Since 1989, over 1000 nuclear engineers from the former Soviet Union have visited Western nuclear power plants and there have been many reciprocal visits. Over 50 twinning arrangements between East and West nuclear plants have been put in place. Most of this has been under the auspices of the World Association of Nuclear Operators (WANO), a body formed in 1989 which links 130 operators of nuclear power plants in more than 30 countries (see also information page on Cooperation in the Nuclear Power Industry).

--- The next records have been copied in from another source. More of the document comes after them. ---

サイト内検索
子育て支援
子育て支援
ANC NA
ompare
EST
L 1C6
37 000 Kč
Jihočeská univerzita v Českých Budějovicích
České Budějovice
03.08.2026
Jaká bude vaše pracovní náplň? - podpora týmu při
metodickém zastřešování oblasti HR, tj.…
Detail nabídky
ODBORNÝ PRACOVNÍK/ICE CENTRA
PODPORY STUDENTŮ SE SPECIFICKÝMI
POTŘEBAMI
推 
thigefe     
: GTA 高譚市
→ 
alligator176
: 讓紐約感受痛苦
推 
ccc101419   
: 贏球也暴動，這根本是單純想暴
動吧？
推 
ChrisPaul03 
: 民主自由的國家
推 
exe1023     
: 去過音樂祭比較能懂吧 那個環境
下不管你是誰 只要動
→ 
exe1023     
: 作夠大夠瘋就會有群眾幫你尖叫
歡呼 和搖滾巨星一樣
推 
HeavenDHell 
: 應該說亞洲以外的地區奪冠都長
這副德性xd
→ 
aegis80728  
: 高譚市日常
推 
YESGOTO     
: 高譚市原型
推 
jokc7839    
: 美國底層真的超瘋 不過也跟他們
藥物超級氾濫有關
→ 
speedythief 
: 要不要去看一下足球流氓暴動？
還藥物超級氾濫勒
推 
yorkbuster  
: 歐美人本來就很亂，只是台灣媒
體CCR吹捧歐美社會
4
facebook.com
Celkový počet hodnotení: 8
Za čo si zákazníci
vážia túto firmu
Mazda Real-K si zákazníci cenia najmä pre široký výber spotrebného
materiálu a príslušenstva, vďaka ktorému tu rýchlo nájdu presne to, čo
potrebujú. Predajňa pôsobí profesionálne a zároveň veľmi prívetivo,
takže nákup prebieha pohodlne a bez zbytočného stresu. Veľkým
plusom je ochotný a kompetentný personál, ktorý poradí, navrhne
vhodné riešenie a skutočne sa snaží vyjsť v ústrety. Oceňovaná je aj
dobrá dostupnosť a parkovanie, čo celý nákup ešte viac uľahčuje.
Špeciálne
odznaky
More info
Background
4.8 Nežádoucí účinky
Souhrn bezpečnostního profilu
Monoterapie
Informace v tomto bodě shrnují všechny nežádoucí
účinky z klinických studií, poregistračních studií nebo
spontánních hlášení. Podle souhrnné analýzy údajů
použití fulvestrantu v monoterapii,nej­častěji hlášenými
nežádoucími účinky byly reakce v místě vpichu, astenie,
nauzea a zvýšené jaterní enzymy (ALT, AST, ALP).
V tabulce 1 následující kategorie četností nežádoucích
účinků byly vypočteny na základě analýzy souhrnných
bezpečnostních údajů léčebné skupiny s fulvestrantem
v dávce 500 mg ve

Many other international programmes were initiated following Chernobyl. The International Atomic Energy Agency (IAEA) safety review projects for each particular type of Soviet reactor are noteworthy, bringing together operators and Western engineers to focus on safety improvements. These initiatives are backed by funding arrangements. The Nuclear Safety Assistance Coordination Centre database lists Western aid totalling almost US$1 billion for more than 700 safety-related projects in former Eastern Bloc countries. The Convention on Nuclear Safety adopted in Vienna in June 1994 is another outcome.

The Chernobyl Forum report said that some seven million people are now receiving or eligible for benefits as 'Chernobyl victims', which means that resources are not targeting the needy few percent of them. Remedying this presents daunting political problems however.